- **Input**:
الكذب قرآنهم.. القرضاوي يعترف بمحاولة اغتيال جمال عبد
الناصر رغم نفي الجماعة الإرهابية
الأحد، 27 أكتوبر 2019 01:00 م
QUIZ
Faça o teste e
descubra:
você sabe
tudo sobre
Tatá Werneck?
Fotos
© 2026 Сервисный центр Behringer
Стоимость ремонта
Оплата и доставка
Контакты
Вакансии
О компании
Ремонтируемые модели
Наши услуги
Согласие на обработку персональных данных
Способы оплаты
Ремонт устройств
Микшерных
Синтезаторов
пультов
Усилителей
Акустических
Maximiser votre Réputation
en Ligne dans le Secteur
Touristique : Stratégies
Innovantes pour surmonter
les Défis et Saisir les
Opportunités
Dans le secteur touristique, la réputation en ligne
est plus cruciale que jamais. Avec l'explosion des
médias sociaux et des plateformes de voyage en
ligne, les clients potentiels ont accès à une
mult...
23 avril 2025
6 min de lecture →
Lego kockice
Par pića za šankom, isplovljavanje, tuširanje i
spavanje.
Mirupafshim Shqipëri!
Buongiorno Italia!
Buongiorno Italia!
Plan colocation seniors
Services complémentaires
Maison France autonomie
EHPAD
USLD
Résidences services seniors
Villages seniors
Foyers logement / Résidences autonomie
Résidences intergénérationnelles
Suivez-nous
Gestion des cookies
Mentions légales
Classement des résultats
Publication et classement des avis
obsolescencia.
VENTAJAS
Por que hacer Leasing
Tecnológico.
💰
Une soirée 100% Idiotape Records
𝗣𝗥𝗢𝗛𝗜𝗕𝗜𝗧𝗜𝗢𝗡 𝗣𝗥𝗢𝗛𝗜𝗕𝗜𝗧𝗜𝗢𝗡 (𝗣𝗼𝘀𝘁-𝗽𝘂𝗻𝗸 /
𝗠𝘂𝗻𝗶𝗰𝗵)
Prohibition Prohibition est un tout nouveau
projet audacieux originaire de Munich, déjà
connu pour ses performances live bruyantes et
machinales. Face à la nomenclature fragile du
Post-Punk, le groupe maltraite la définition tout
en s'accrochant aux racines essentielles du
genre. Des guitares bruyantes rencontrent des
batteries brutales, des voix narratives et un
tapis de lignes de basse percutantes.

- **Exercise**: Reproduce every line of the listing above verbatim, preserving its original order, spelling, and line breaks.

- **Solution**:
الكذب قرآنهم.. القرضاوي يعترف بمحاولة اغتيال جمال عبد
الناصر رغم نفي الجماعة الإرهابية
الأحد، 27 أكتوبر 2019 01:00 م
QUIZ
Faça o teste e
descubra:
você sabe
tudo sobre
Tatá Werneck?
Fotos
© 2026 Сервисный центр Behringer
Стоимость ремонта
Оплата и доставка
Контакты
Вакансии
О компании
Ремонтируемые модели
Наши услуги
Согласие на обработку персональных данных
Способы оплаты
Ремонт устройств
Микшерных
Синтезаторов
пультов
Усилителей
Акустических
Maximiser votre Réputation
en Ligne dans le Secteur
Touristique : Stratégies
Innovantes pour surmonter
les Défis et Saisir les
Opportunités
Dans le secteur touristique, la réputation en ligne
est plus cruciale que jamais. Avec l'explosion des
médias sociaux et des plateformes de voyage en
ligne, les clients potentiels ont accès à une
mult...
23 avril 2025
6 min de lecture →
Lego kockice
Par pića za šankom, isplovljavanje, tuširanje i
spavanje.
Mirupafshim Shqipëri!
Buongiorno Italia!
Buongiorno Italia!
Plan colocation seniors
Services complémentaires
Maison France autonomie
EHPAD
USLD
Résidences services seniors
Villages seniors
Foyers logement / Résidences autonomie
Résidences intergénérationnelles
Suivez-nous
Gestion des cookies
Mentions légales
Classement des résultats
Publication et classement des avis
obsolescencia.
VENTAJAS
Por que hacer Leasing
Tecnológico.
💰
Une soirée 100% Idiotape Records
𝗣𝗥𝗢𝗛𝗜𝗕𝗜𝗧𝗜𝗢𝗡 𝗣𝗥𝗢𝗛𝗜𝗕𝗜𝗧𝗜𝗢𝗡 (𝗣𝗼𝘀𝘁-𝗽𝘂𝗻𝗸 /
𝗠𝘂𝗻𝗶𝗰𝗵)
Prohibition Prohibition est un tout nouveau
projet audacieux originaire de Munich, déjà
connu pour ses performances live bruyantes et
machinales. Face à la nomenclature fragile du
Post-Punk, le groupe maltraite la définition tout
en s'accrochant aux racines essentielles du
genre. Des guitares bruyantes rencontrent des
batteries brutales, des voix narratives et un
tapis de lignes de basse percutantes.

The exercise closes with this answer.